I don't really see where we get data from to feed it into the executor class. So I don't really see how a batch is prepared and fed into the learning part of code. I think it's very important to understand because it's basically one of points of interest of this work: how data is stored and moved around.

You are right, in our python code, we only directly use GraphGpuWrapper class. This object is mainly used for graph processing, graph storing and other basic sample functions. As for GraphDataGenerator, it is mainly used for pass dataset generation. You can see it being used at https://github.com/PaddlePaddle/Paddle/blob/develop/paddle/fluid/framework/data_feed.h#L1339, in DataFeed class.

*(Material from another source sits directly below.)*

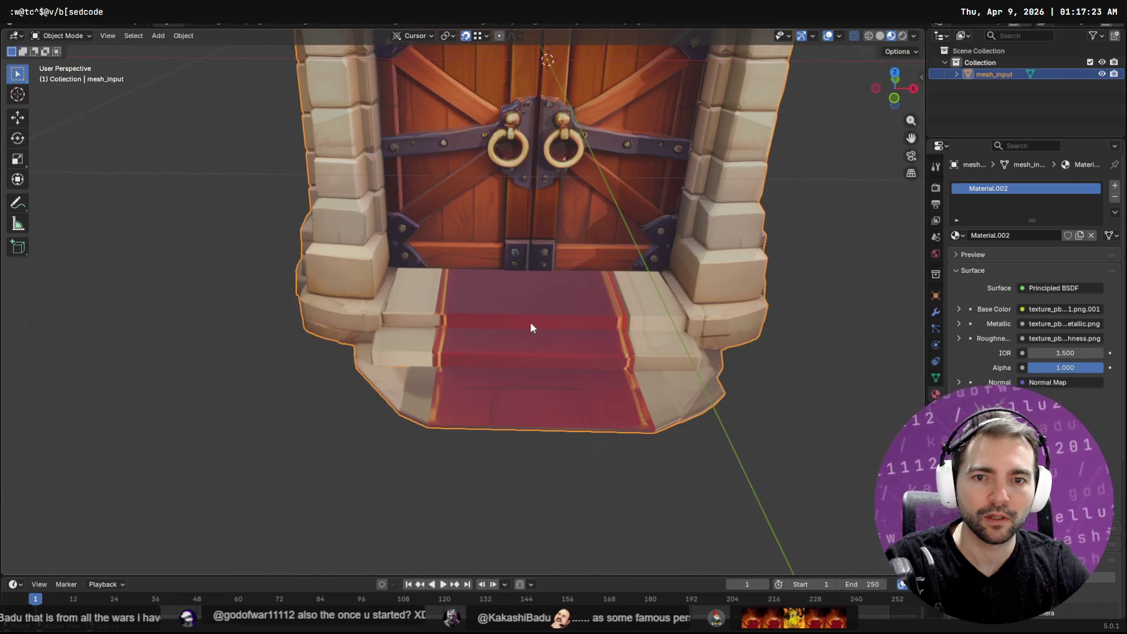
key(q)
click(530, 321)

As for pass generator, you can think of one pass as multi-batches. GraphDataGenerator has a member function called GenerateBatch, we use it to generate a pass(multi-batches) and feed the original tensor memory into data holder that python training code should use.

I personally suggest that if you want to figure out the whole graph data logic, you can start from apps/PGLBox/src/dataset.py in our code to understand the essential C++ meaning of dataset and how load_into_memory is called from C++ , and its internal execution logic, etc., I believe you can better understand the entire data flow.

Thank you for your patience answering my questions! I more or less understand how code works after your answers and trying to figure out things independently. I think I can figure out the rest on my own. Thank you again!